To be blunt, bloody stupid but each to their own.

withorwithoutyou Sun 25-Jul-10 17:53:00

I don't know MrsGangly, my response to birth trauma was to hand myself over entirely to the medics and have an ELCS second time round. But some others must have the opposite reaction I suppose - perhaps that's where some people are coming from with freebirthing.

foxytocin Sun 25-Jul-10 18:13:59

A major reason in the 19th C for the high death rate of women in childbirth was puerperal fever. It was because doctors were not washing their hands before examining women.

It took decades before doctors believed that this was a major cause of death.

When childbirth moved out of the home (mainly midwifery and traditional birth attendants)whilst being cared for by women and into hospitals under the care of men, the death rates went up.

This of course is a side issue brought up by MrsGangly.

Peppapig speaks a lot of truth below. Can I add to her list of reasons below being neglected, ignored and patronised by hospital staff who may or may not have been too busy to provide a decent level of care as another reason for traumatic birthing experiences and mistrust of hospitals in future pregnancies.

foxytocin Sun 25-Jul-10 18:22:33

erm, to mistrust hospitals and medical staff (who in my experience) also actively lied and hinder birthing options, thereby deepening the mistrust instead of working to build a good relationship with the woman.

the last 2 sections in this wiki link summarises what I was talking about in my previous post.
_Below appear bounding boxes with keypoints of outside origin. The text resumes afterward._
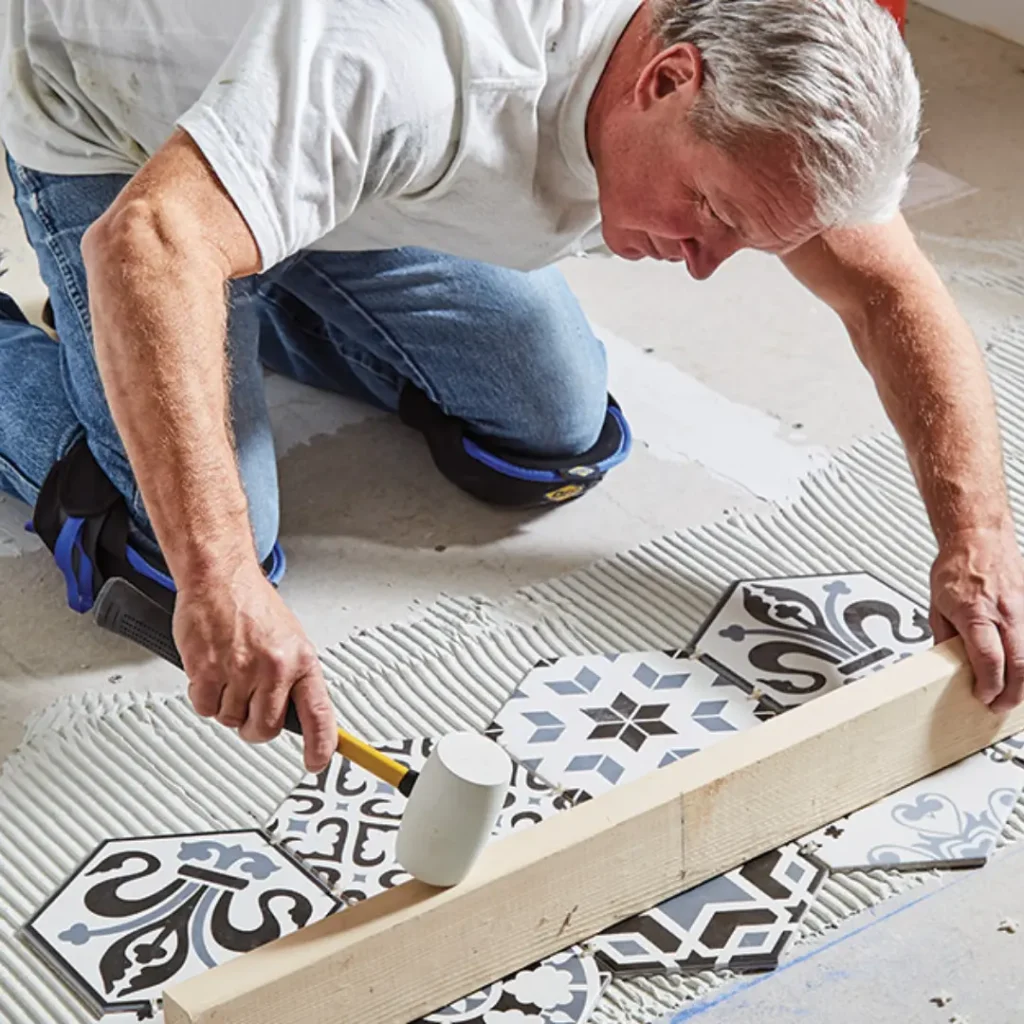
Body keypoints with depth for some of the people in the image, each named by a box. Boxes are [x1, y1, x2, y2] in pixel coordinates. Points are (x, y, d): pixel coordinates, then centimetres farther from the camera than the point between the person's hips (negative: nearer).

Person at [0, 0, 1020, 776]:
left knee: (561, 439, 3)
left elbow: (888, 285, -9)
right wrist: (221, 584, -59)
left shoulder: (745, 97, -21)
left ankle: (262, 304, 21)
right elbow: (150, 241, -54)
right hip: (114, 144, -6)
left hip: (336, 137, 7)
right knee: (180, 560, -17)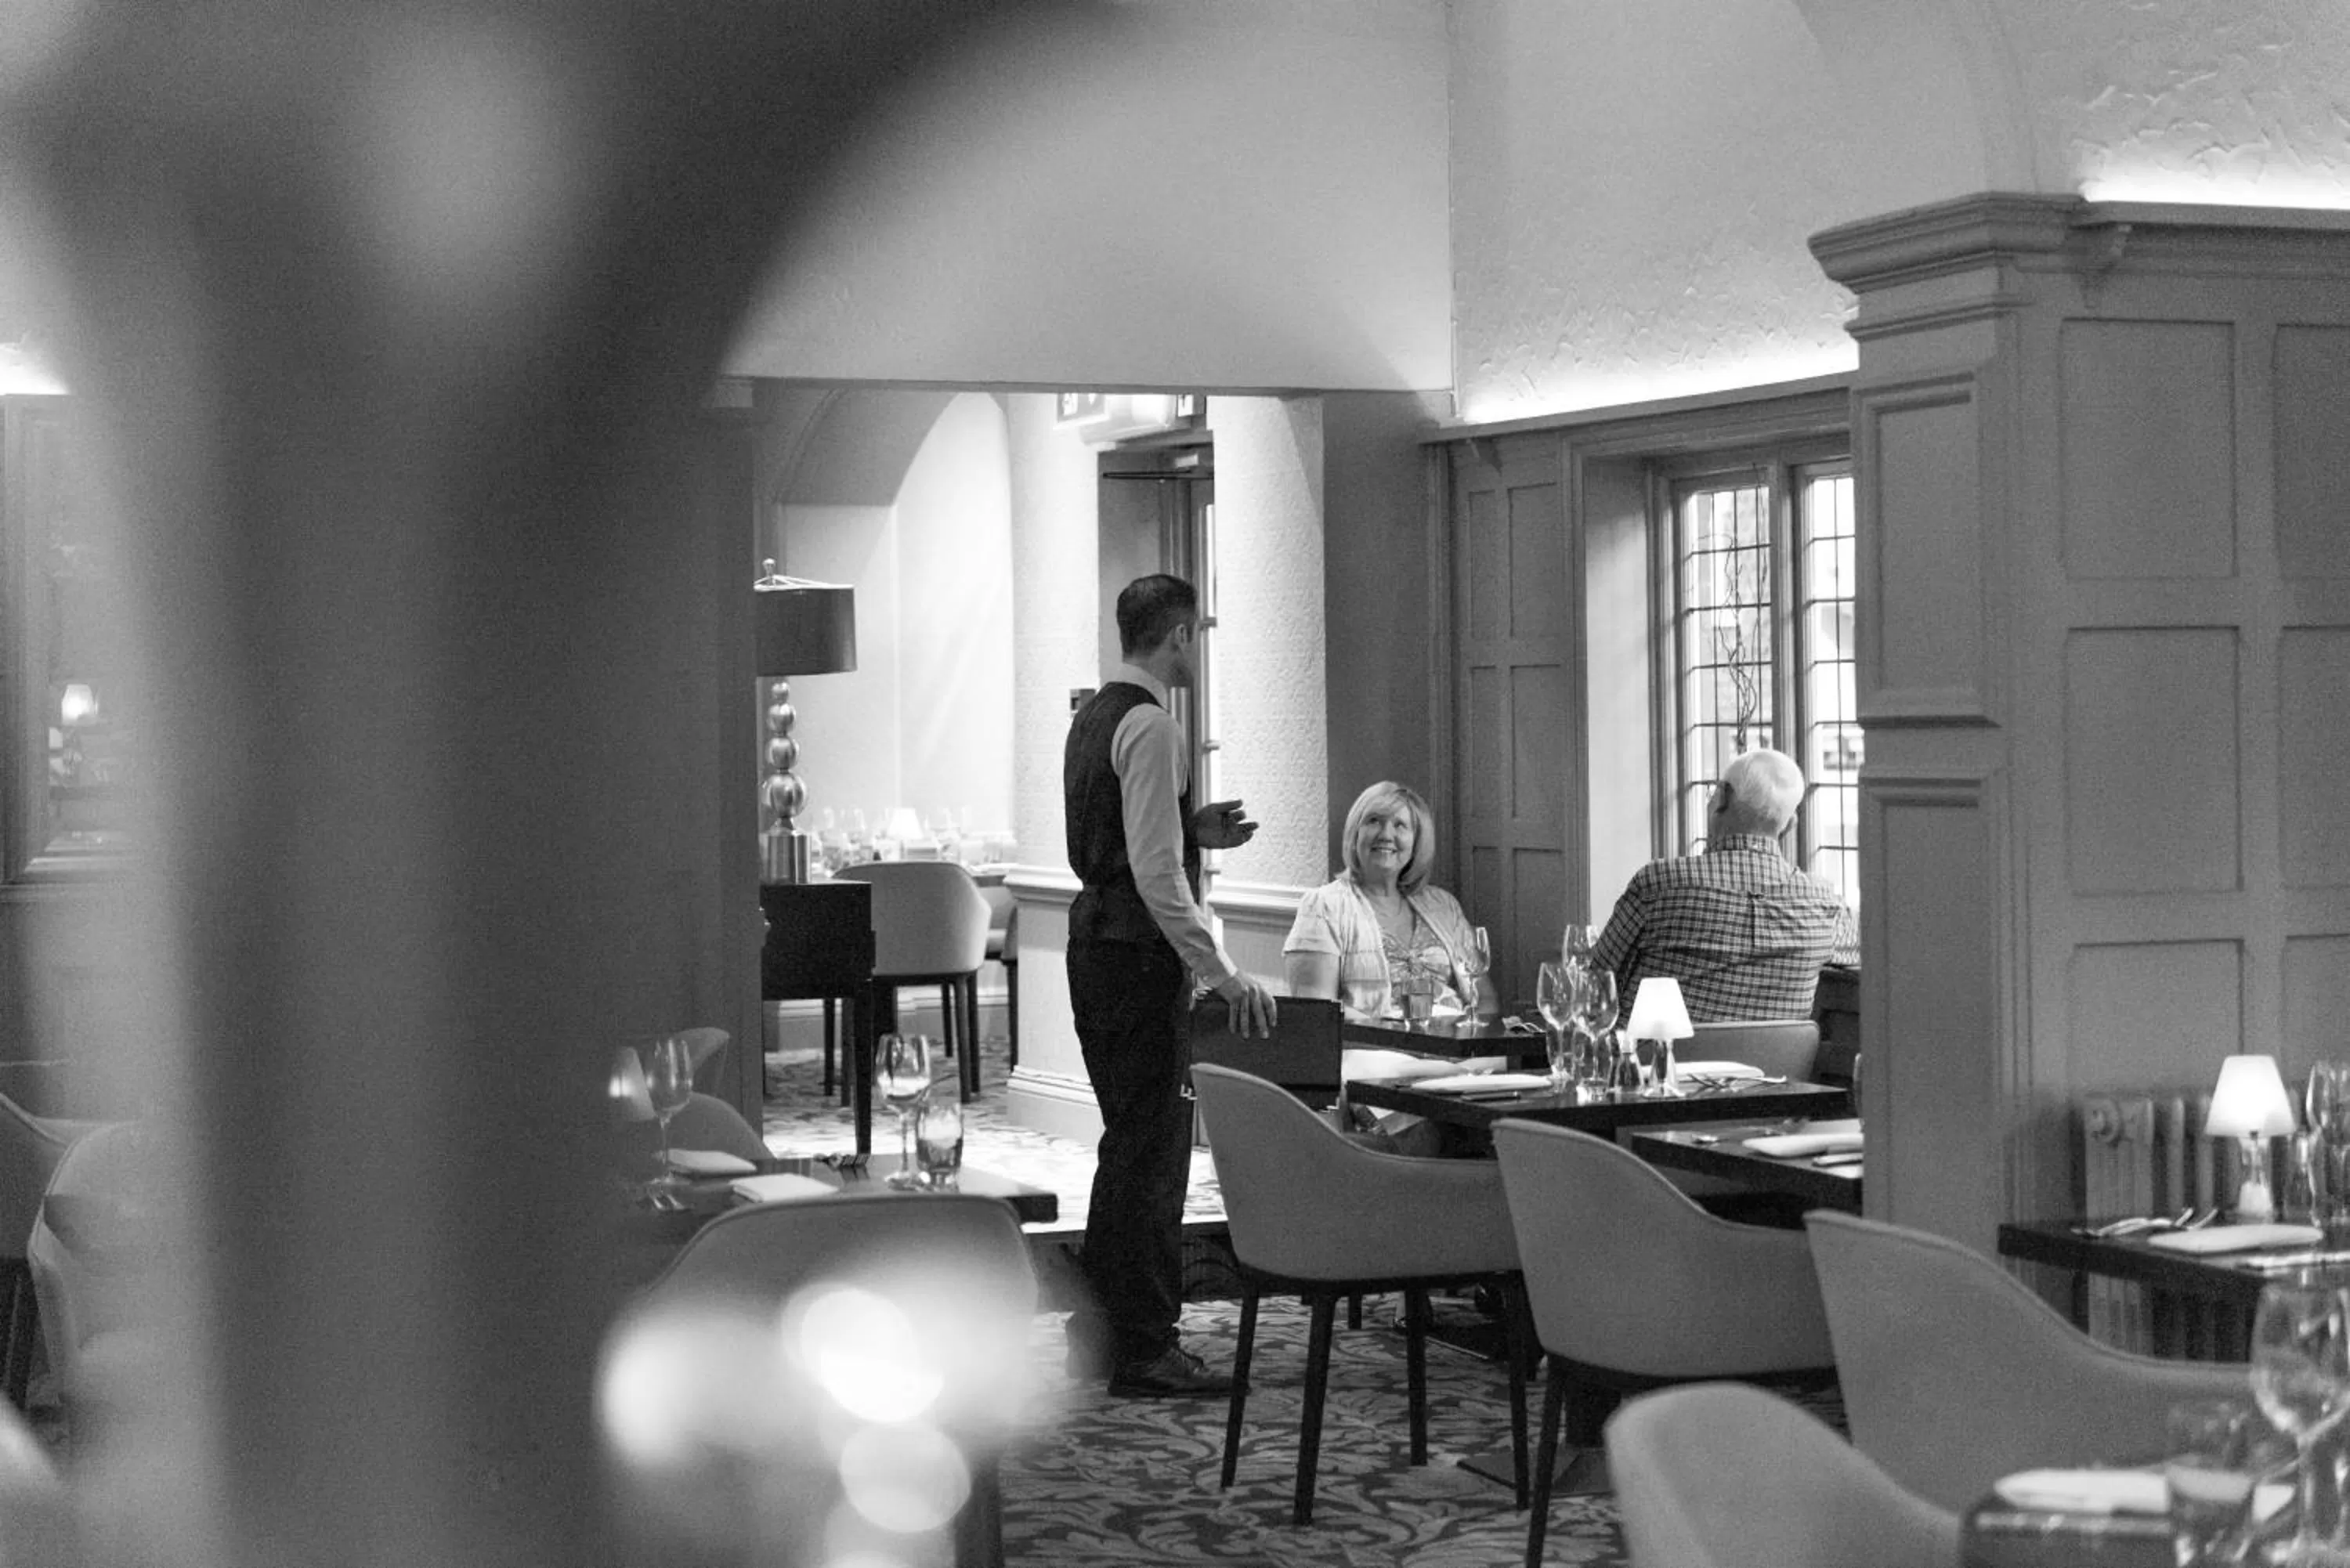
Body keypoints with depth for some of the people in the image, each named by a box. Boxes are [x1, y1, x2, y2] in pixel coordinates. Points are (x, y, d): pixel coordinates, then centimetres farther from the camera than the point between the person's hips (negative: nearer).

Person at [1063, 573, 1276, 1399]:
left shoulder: (1092, 716, 14)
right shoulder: (1151, 728, -17)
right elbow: (1157, 873, -23)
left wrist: (1194, 828, 16)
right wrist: (1225, 976, -24)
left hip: (1096, 941, 10)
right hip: (1139, 953, -10)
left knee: (1130, 1139, 18)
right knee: (1153, 1147, -4)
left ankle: (1102, 1328, 25)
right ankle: (1145, 1351, 1)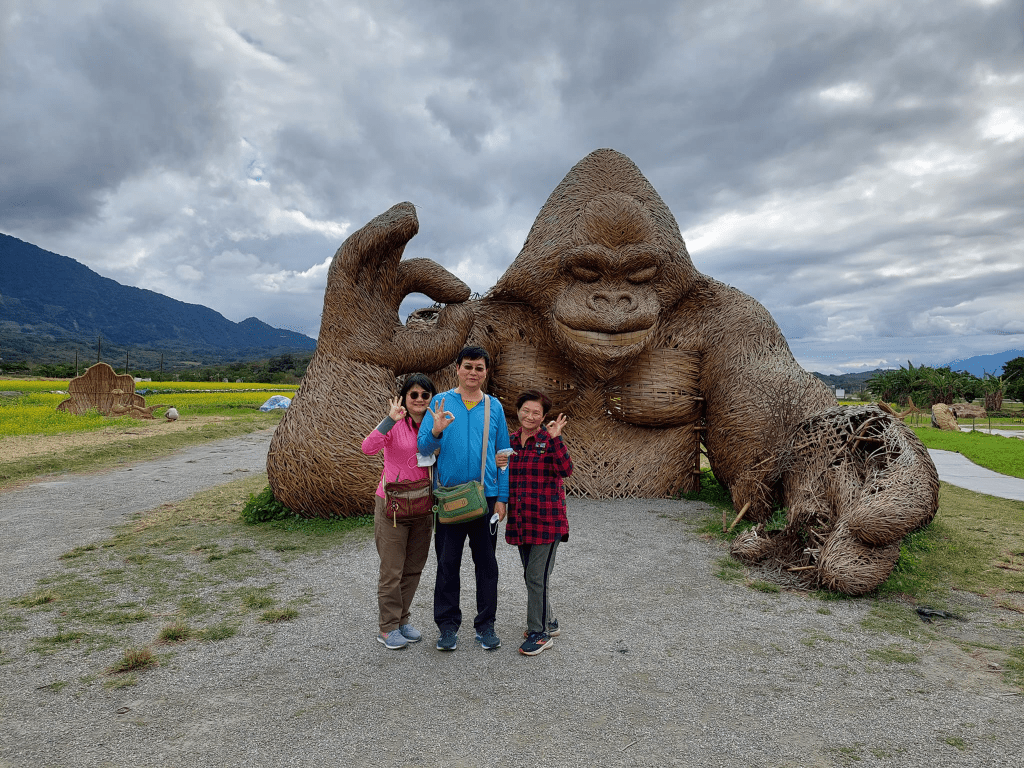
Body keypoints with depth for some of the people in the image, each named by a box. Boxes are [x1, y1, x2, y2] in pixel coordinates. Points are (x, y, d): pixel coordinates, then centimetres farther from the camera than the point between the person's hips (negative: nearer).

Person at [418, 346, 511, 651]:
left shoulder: (494, 406, 6)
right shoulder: (440, 402, 1)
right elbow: (423, 447, -3)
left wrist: (502, 497, 1)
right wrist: (436, 431, -25)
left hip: (486, 496, 1)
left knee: (486, 563, 9)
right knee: (448, 563, 6)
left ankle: (486, 625, 23)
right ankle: (448, 625, 21)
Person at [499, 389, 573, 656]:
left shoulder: (549, 440, -7)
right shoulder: (510, 441, 8)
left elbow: (566, 470, -23)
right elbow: (503, 476, 18)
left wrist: (555, 438, -29)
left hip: (546, 520, -6)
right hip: (521, 520, 6)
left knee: (537, 577, -3)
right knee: (531, 576, 17)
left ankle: (540, 632, 12)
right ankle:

foreverastudent Sun 25-Jul-10 19:38:47

I had an accidental freebirth when I had a very fast labour with DD during a planned homebirth. The midwives arrived about half an hour later.

The birth itself went fine. DD and I were perfectly healthy until the midwives made a catalogue of negligent errors which could have killed us both. DD ended up in NICU but is ok now.

Freebirthing has its risks and is something I dont think I'd ever intend to do but it does lessen iatrogenic mortality and morbidity.

Narketta Sun 25-Jul-10 19:44:49

I had an accidental unassisted homebirth and the cord was wrapped around DD's neck, everything thankfully went well but the What if's that went through mine and Dh's heads for weeks afterwards were terrifying.

I can't understand why anyone would deliberately take the risk.

missytabitha Sun 25-Jul-10 19:49:28

Interested in this post as read about it whilst pregnant and thought it was a mad idea. Being an anxious person couldn't even contemplate a home birth but liked the idea of one and of a water /natural birth. My second birth came on vv fast and as a result delivered at home on my own! Well the dog was there to be totally accurate! (DH missed it by 5 minutes). Totally unplanned and would have terrified me but was actually okay. Me and DS2 absolutely fine and midwives and paramedics who arrived afterwards and delivered placenta etc were fabulous. I, and DS2 extremely lucky but no way would I have chosen the experience. Forevastudent, where you on your own or did you have a birth partner with you? Always wanted to talk with someone who was on own like me. Seems we are few and far between!

3andahalfmonkeys Sun 25-Jul-10 19:54:12

I had an accidental free birth and gave birth to ds3 in car. dh delivered. although went really smoothly and the easiest labour I have had the what ifs are not with it.